_Task objective_:
Could you output the listing that follows exactly, without its images?

━━ Task input

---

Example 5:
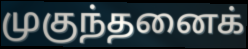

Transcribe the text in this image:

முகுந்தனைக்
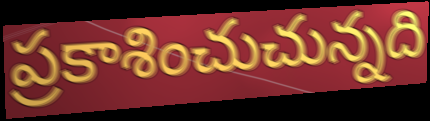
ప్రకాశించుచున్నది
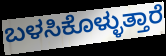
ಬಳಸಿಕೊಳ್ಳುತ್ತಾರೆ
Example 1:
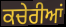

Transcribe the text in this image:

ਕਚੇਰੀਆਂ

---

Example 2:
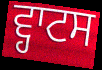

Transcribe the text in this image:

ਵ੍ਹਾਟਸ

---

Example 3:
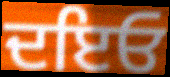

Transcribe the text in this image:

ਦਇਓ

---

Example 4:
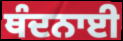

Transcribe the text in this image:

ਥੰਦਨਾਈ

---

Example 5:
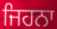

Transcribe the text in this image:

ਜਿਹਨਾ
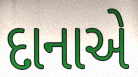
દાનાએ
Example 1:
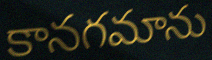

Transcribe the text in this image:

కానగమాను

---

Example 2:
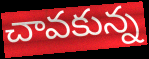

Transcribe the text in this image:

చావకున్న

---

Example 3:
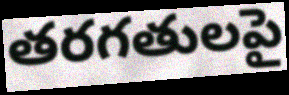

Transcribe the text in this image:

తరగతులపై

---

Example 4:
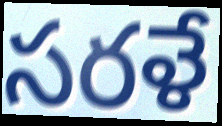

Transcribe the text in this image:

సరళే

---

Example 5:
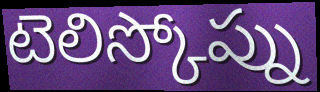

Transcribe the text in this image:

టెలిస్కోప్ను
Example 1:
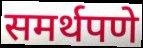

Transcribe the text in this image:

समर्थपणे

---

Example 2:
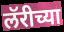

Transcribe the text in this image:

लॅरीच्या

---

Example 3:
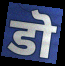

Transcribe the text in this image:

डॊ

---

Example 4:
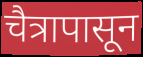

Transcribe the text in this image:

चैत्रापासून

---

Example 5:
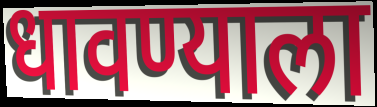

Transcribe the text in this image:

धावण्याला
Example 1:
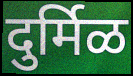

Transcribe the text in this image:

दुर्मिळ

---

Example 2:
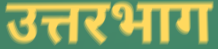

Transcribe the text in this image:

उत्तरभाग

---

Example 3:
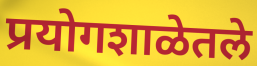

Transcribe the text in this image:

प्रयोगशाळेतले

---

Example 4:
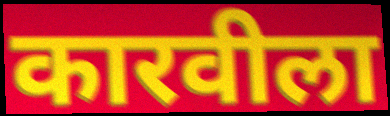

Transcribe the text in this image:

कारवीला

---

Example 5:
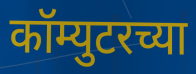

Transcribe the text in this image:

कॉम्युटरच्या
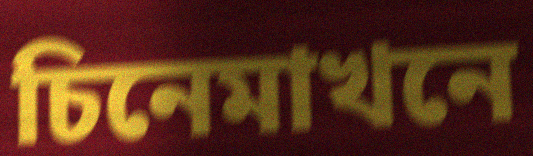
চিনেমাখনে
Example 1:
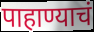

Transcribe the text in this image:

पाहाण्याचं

━━━━

_Solution for this exercise_:
---

Example 5:

Transcribe the text in this image:

முகுந்தனைக்
ప్రకాశించుచున్నది
ಬಳಸಿಕೊಳ್ಳುತ್ತಾರೆ
Example 1:

Transcribe the text in this image:

ਕਚੇਰੀਆਂ

---

Example 2:

Transcribe the text in this image:

ਵ੍ਹਾਟਸ

---

Example 3:

Transcribe the text in this image:

ਦਇਓ

---

Example 4:

Transcribe the text in this image:

ਥੰਦਨਾਈ

---

Example 5:

Transcribe the text in this image:

ਜਿਹਨਾ
દાનાએ
Example 1:

Transcribe the text in this image:

కానగమాను

---

Example 2:

Transcribe the text in this image:

చావకున్న

---

Example 3:

Transcribe the text in this image:

తరగతులపై

---

Example 4:

Transcribe the text in this image:

సరళే

---

Example 5:

Transcribe the text in this image:

టెలిస్కోప్ను
Example 1:

Transcribe the text in this image:

समर्थपणे

---

Example 2:

Transcribe the text in this image:

लॅरीच्या

---

Example 3:

Transcribe the text in this image:

डॊ

---

Example 4:

Transcribe the text in this image:

चैत्रापासून

---

Example 5:

Transcribe the text in this image:

धावण्याला
Example 1:

Transcribe the text in this image:

दुर्मिळ

---

Example 2:

Transcribe the text in this image:

उत्तरभाग

---

Example 3:

Transcribe the text in this image:

प्रयोगशाळेतले

---

Example 4:

Transcribe the text in this image:

कारवीला

---

Example 5:

Transcribe the text in this image:

कॉम्युटरच्या
চিনেমাখনে
Example 1:

Transcribe the text in this image:

पाहाण्याचं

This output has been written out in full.